Operation | Methods |
---|---|
Addition | • series + X • series.add(X) |
Subtraction | • series – X • series.sub(X) • series.substract(X) |
Multiplication | • series * X • series.mul(X) • series.multiply(X) |
Division | • series / X • series.div(X) • series.divide(X) |
Floor Division | • series // X • sereis.floordiv(X) |
Modulo | • series % X • series.mod(X) |
- Here, X can be a single value or another list.
- When X is a single value, then the operation is executed on all the values inside the series
- When X is another sereis, then the operation is executed on the matching indexes.
- If one of the series has more values than another, then the operation returns NaN
s1 = pd.Series([1, 2, np.NAN, 4])
s2 = pd.Series([5, np.NAN, 6, 7, 8])
>>> s1 + s2
0 6.0
1 NaN
2 NaN
3 11.0
4 NaN
dtype: float64
>>> s1 - s2
0 -4.0
1 NaN
2 NaN
3 -3.0
4 NaN
dtype: float64
>>> s1 * s2
0 5.0
1 NaN
2 NaN
3 28.0
4 NaN
dtype: float64
>>> s1 / s2
0 0.200000
1 NaN
2 NaN
3 0.571429
4 NaN
dtype: float64
>>> s1 // s2
0 0.0
1 NaN
2 NaN
3 0.0
4 NaN
dtype: float64
>>> s1 % s2
0 1.0
1 NaN
2 NaN
3 4.0
4 NaN
dtype: float64
Sorting Series
We can use sort_value or sort_index methods for this sorting by values or index respectively. Let’s look at the parameters which can be passed to this method.

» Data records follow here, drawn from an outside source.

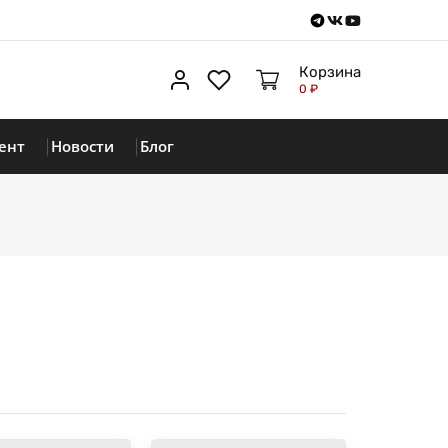
Telegram
VKontakte
Youtube
Корзина
Личный кабинет
Избранное
0 ₽
ент
Новости
Блог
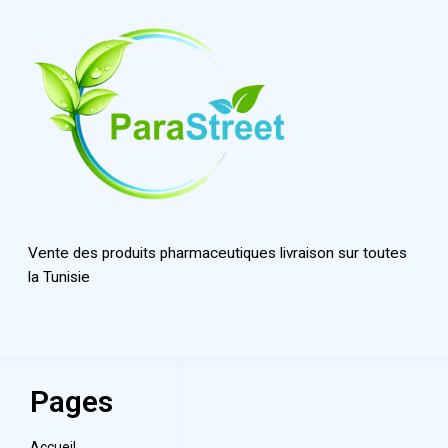
Vente des produits pharmaceutiques livraison sur toutes
la Tunisie
Pages
Accueil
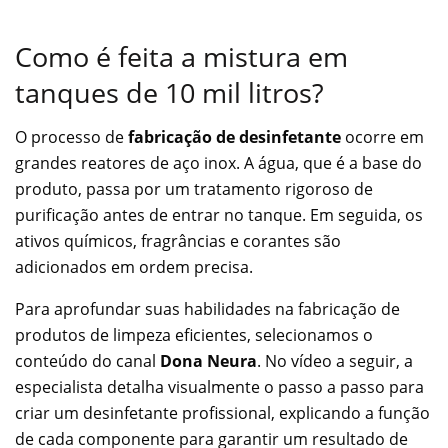
Como é feita a mistura em
tanques de 10 mil litros?
O processo de
fabricação de desinfetante
ocorre em
grandes reatores de aço inox. A água, que é a base do
produto, passa por um tratamento rigoroso de
purificação antes de entrar no tanque. Em seguida, os
ativos químicos, fragrâncias e corantes são
adicionados em ordem precisa.
Para aprofundar suas habilidades na fabricação de
produtos de limpeza eficientes, selecionamos o
conteúdo do canal
Dona Neura
. No vídeo a seguir, a
especialista detalha visualmente o passo a passo para
criar um desinfetante profissional, explicando a função
de cada componente para garantir um resultado de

There are other parameters that can be used, you can find those in the documentation here.
Parameters | Description |
---|---|
ascending | bool or list of bools, default True If True, sort values in ascending order, otherwise descending. |
na_position | {‘first’ or ‘last’}, default ‘last’ Argument ‘first’ puts NaNs at the beginning, ‘last’ puts NaNs at the end. |
inplace | bool, default False If True, perform operation in-place. |
- We can overwrite the series by using the inplace parameter and setting it to True. But in the back end pandas creates a copy of the series and then reassigns the variable to a new object. Thus, contrary to popular belief, the inplace doesn’t offer any perfomance benefits.

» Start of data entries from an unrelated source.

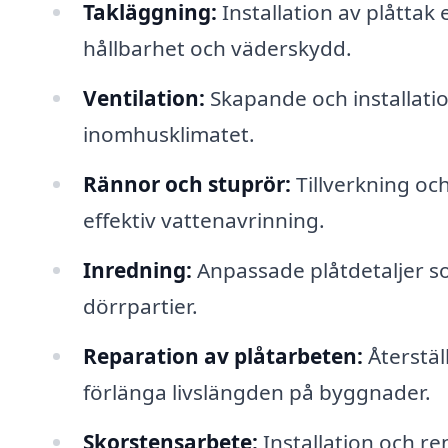
Takläggning:
Installation av plåttak e
hållbarhet och väderskydd.
Ventilation:
Skapande och installatio
inomhusklimatet.
Rännor och stuprör:
Tillverkning och
effektiv vattenavrinning.
Inredning:
Anpassade plåtdetaljer s
dörrpartier.
Reparation av plåtarbeten:
Återstäl
förlänga livslängden på byggnader.
Skorstensarbete:
Installation och re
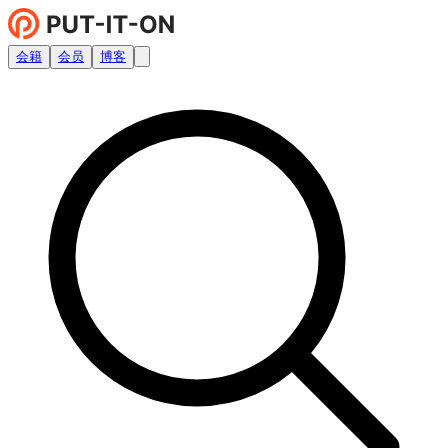
会籍
会员
博客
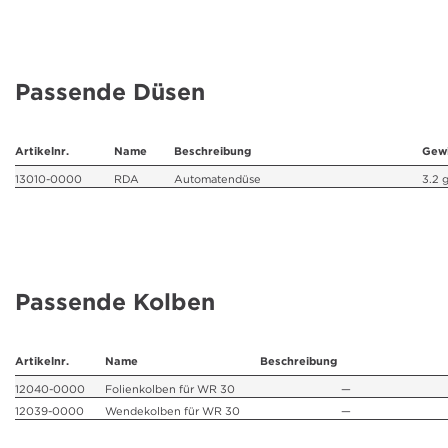
Passende Düsen
Artikelnr.
Name
Beschreibung
Gew
13010-0000
RDA
Automatendüse
3.2 
Passende Kolben
Artikelnr.
Name
Beschreibung
12040-0000
Folienkolben für WR 30
—
12039-0000
Wendekolben für WR 30
—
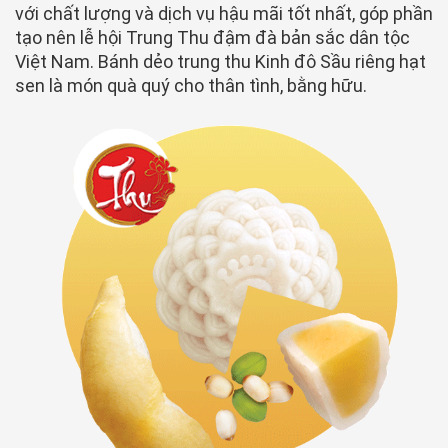
tạo nên lễ hội Trung Thu đậm đà bản sắc dân tộc
Việt Nam. Bánh dẻo trung thu Kinh đô Sầu riêng hạt
sen là món quà quý cho thân tình, bằng hữu.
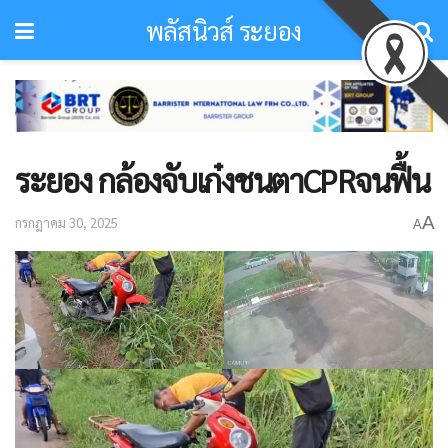
พลัสนิวส์ ระยอง
ระยอง กล้องจับเก๋งชนตาCPRจนฟื้น
A
กรกฎาคม 30, 2025
A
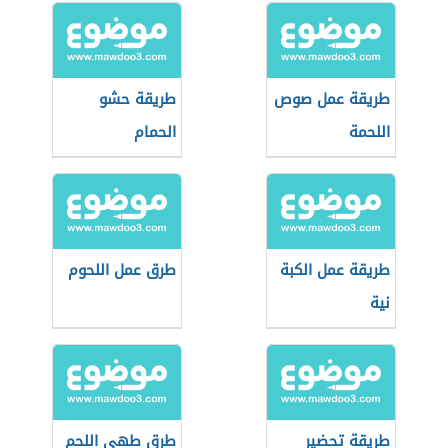
طريقة عمل صوص
طريقة حشو
اللحمة
الحمام
طريقة عمل الكبة
طرق عمل اللحوم
نية
طريقة تحضير
طرق طهي اللحم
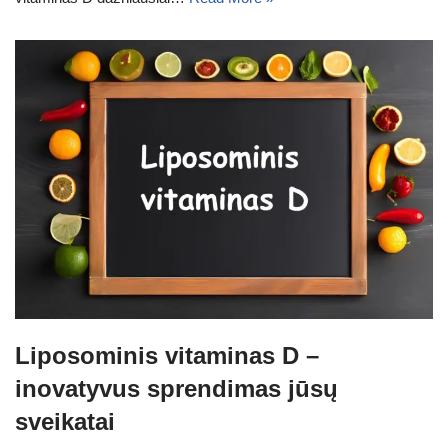
Liposominis vitaminas D –
inovatyvus sprendimas jūsų
sveikatai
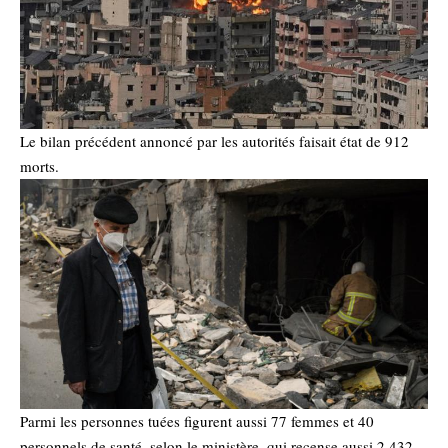
Le bilan précédent annoncé par les autorités faisait état de 912
morts.
Parmi les personnes tuées figurent aussi 77 femmes et 40
personnels de santé, selon le ministère, qui recense aussi 2.432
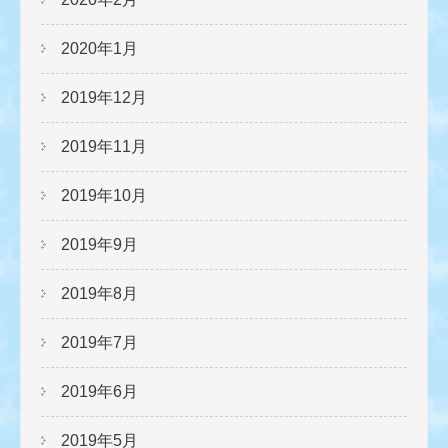
2020年1月
2019年12月
2019年11月
2019年10月
2019年9月
2019年8月
2019年7月
2019年6月
2019年5月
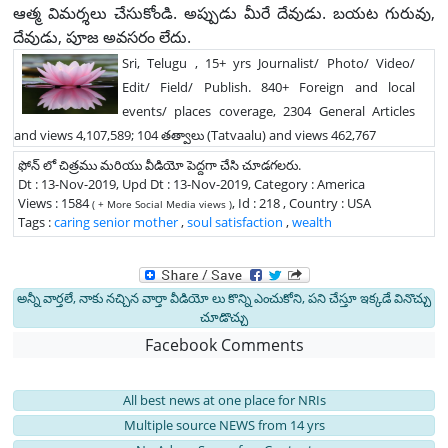
ఆత్మ విమర్శలు చేసుకోండి. అప్పుడు మీరే దేవుడు. బయట గురువు,
దేవుడు, పూజ అవసరం లేదు.
Sri, Telugu , 15+ yrs Journalist/ Photo/ Video/
Edit/ Field/ Publish. 840+ Foreign and local
events/ places coverage, 2304 General Articles
and views 4,107,589; 104 తత్వాలు (Tatvaalu) and views 462,767
ఫోన్ లో చిత్రము మరియు వీడియో పెద్దగా చేసి చూడగలరు.
Dt : 13-Nov-2019, Upd Dt : 13-Nov-2019, Category : America
Views : 1584
, Id : 218 , Country : USA
( + More Social Media views )
Tags :
caring senior mother
,
soul satisfaction
,
wealth
అన్నీ వార్తలే, నాకు నచ్చిన వార్తా వీడియో లు కొన్ని ఎంచుకోని, పని చేస్తూ ఇక్కడే వినొచ్చు
చూడొచ్చు
Facebook Comments
All best news at one place for NRIs
Multiple source NEWS from 14 yrs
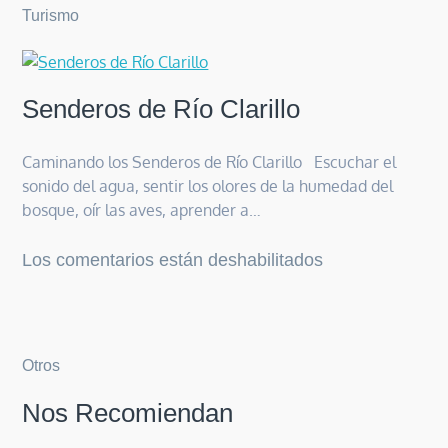
Turismo
Senderos de Río Clarillo
Caminando los Senderos de Río Clarillo Escuchar el
sonido del agua, sentir los olores de la humedad del
bosque, oír las aves, aprender a…
en
Los comentarios están deshabilitados
Senderos
de
Río
Clarillo
Otros
Nos Recomiendan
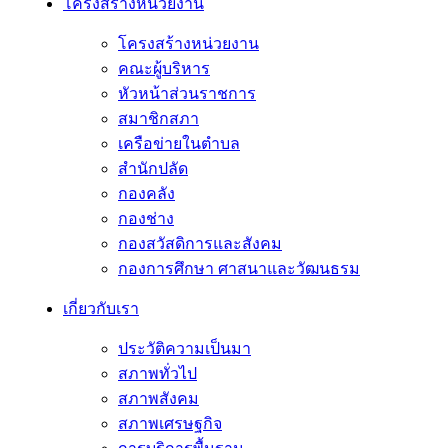
โครงสร้างหน่วยงาน
โครงสร้างหน่วยงาน
คณะผู้บริหาร
หัวหน้าส่วนราชการ
สมาชิกสภา
เครือข่ายในตำบล
สำนักปลัด
กองคลัง
กองช่าง
กองสวัสดิการและสังคม
กองการศึกษา ศาสนาและวัฒนธรม
เกี่ยวกับเรา
ประวัติความเป็นมา
สภาพทั่วไป
สภาพสังคม
สภาพเศรษฐกิจ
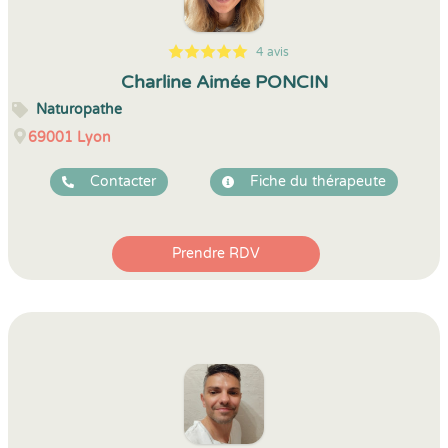
4 avis
5
1
5
4
Charline Aimée PONCIN
Naturopathe
69001
Lyon
Contacter
Fiche du thérapeute
Prendre RDV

Getting the smallest and largest values
We can simply sort our series in ascending or descending order and then limit the result to output the desired number of rows. But since this is a very common query, pandas have offered dedicated methods for this purpose: nlargest and nsmallest. By default, 5 rows are returned, but you can modify this behavior by passing an integer value as an argument. Here is a small example:
>>> diet.nlargest(2)
Chocolate Bar 406
Ice Cream Sundae 342
dtype: int64
>>> diet.nsmallest(1)
Cereal 125
dtype: int64
Couting values in a series
We can use the value_counts method, which counts the number of occurrences of each series value. The parameters for this method are:
Parameters | Description |
---|---|
normalize | bool, default False If True then the object returned will contain the relative frequencies of the unique values. |
sort | bool, default True Sort by frequencies. |
ascending | bool, default False Sort in ascending order. |
bins | int, optional Rather than count values, group them into half-open bins, a convenience for pd.cut, only works with numeric data. |
dropna | bool, default True Don’t include counts of NaN. |
Apply method
By using the apply method, we can invoke a function on every series value.

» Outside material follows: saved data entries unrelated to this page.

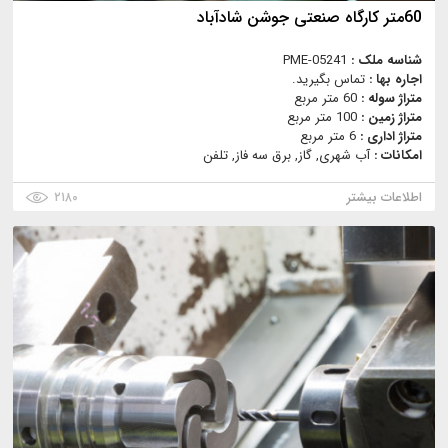
60متر کارگاه صنعتی جوشن شادآباد
شناسه ملک :
PME-05241
اجاره بها :
تماس بگیرید.
متراژ سوله :
60 متر مربع
متراژ زمین :
100 متر مربع
متراژ اداری :
6 متر مربع
امکانات :
آب شهری, گاز, برق سه فاز, تلفن
اطلاعات بیشتر
۲۱۸۰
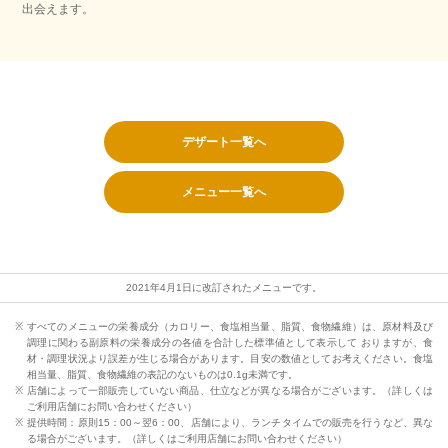
出会えます。
デザート一覧へ
メニュー一覧へ
2021年4月1日に改訂されたメニューです。
すべてのメニューの栄養成分（カロリー、食塩相当量、脂質、食物繊維）は、原材料及び
調理に関わる副原料の栄養成分の各値を合計した標準値として表示して おりますが、食
材・調理状況より誤差が生じる場合があります。目安の数値としてお考えください。食塩
相当量、脂質、食物繊維の表記のないものは0.1g未満です。
店舗によって一部販売していない商品、仕立などが異なる場合がございます。（詳しくは
ご利用店舗にお問い合わせください）
提供時間：原則15：00～翌6：00、店舗により、ランチタイムでの販売を行うなど、異な
る場合がございます。（詳しくはご利用店舗にお問い合わせください）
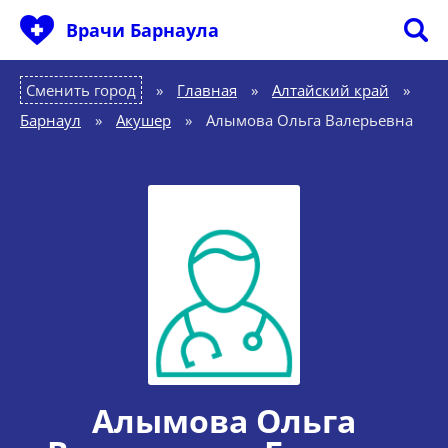
Врачи Барнаула
Сменить город
Главная
»
Алтайский край
»
Барнаул
»
Акушер
»
Алымова Ольга Валерьевна
Алымова Ольга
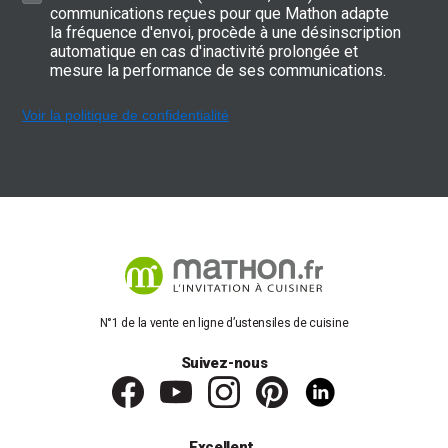
communications reçues pour que Mathon adapte
la fréquence d'envoi, procède à une désinscription
automatique en cas d'inactivité prolongée et
mesure la performance de ses communications.
Voir la politique de confidentialité
N°1 de la vente en ligne d’ustensiles de cuisine
Suivez-nous
Excellent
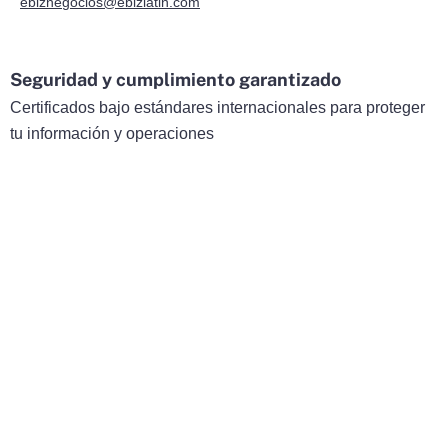
ebiznegocios@ebizlatin.com
Seguridad y cumplimiento garantizado
Certificados bajo estándares internacionales para proteger
tu información y operaciones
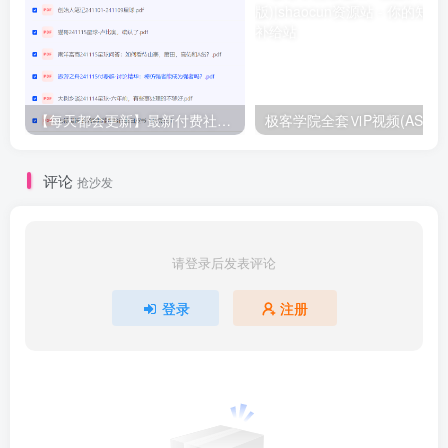
【每天都会更新】最新付费社群公众号文章
极客学院全套ⅥP视频(AS版)
评论
抢沙发
请登录后发表评论
登录
注册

Let’s say in our diet series, we need to find if our food falls under a high calory diet or low. We can simply define a function that takes care of the logic and then apply that function to each value within the series.
def high_or_low_calories(calory):
return 'High' if calory > 150 else 'Low'
>>> diet
Cereal 125
Chocolate Bar 406
Ice Cream Sundae 342
dtype: int64
>>> diet.apply(high_or_low_calories)
Cereal Low
Chocolate Bar High
Ice Cream Sundae High
dtype: object
This concludes the basic foundation of Series within Pandas. I will add additional posts for any advanced use cases as I come across them, so keep an eye out for that.